Work to be completed. The following entries should be restated word for word, pictures excluded.

Study material below:

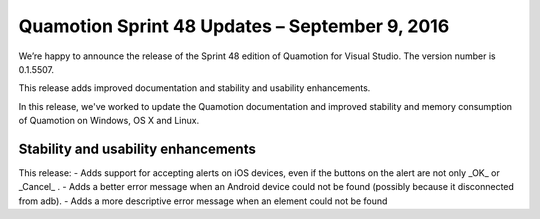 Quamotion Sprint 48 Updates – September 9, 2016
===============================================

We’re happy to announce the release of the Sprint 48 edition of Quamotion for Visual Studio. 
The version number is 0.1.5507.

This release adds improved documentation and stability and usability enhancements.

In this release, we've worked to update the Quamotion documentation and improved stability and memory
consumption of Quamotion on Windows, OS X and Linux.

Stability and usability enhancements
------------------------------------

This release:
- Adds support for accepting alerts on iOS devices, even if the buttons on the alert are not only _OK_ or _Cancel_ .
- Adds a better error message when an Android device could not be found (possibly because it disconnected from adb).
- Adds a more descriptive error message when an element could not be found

End of Study material.

Answer for this exercise.
 Quamotion Sprint 48 Updates – September 9, 2016
===============================================

We’re happy to announce the release of the Sprint 48 edition of Quamotion for Visual Studio. 
The version number is 0.1.5507.

This release adds improved documentation and stability and usability enhancements.

In this release, we've worked to update the Quamotion documentation and improved stability and memory
consumption of Quamotion on Windows, OS X and Linux.

Stability and usability enhancements
------------------------------------

This release:
- Adds support for accepting alerts on iOS devices, even if the buttons on the alert are not only _OK_ or _Cancel_ .
- Adds a better error message when an Android device could not be found (possibly because it disconnected from adb).
- Adds a more descriptive error message when an element could not be found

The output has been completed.